» **TASK PROMPT**
Please transcribe the entries exactly and omit the images they contain.

== Segment start ==

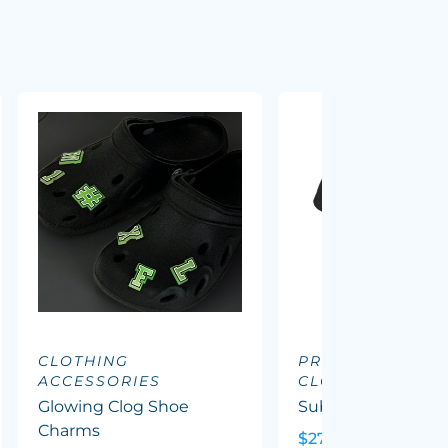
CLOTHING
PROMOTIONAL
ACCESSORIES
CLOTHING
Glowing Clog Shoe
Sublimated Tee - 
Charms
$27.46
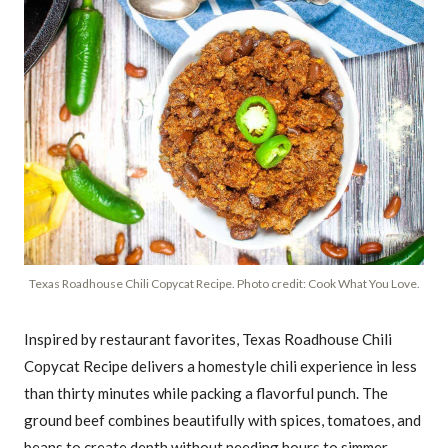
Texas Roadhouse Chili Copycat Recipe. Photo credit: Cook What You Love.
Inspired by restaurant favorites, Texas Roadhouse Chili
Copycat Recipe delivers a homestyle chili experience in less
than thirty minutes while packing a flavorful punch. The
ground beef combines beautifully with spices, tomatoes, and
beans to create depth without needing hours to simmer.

== Segment end ==

» **RESULT FOR THIS TASK**
CLOTHING
PROMOTIONAL
ACCESSORIES
CLOTHING
Glowing Clog Shoe
Sublimated Tee - 
Charms
$27.46
Texas Roadhouse Chili Copycat Recipe. Photo credit: Cook What You Love.
Inspired by restaurant favorites, Texas Roadhouse Chili
Copycat Recipe delivers a homestyle chili experience in less
than thirty minutes while packing a flavorful punch. The
ground beef combines beautifully with spices, tomatoes, and
beans to create depth without needing hours to simmer.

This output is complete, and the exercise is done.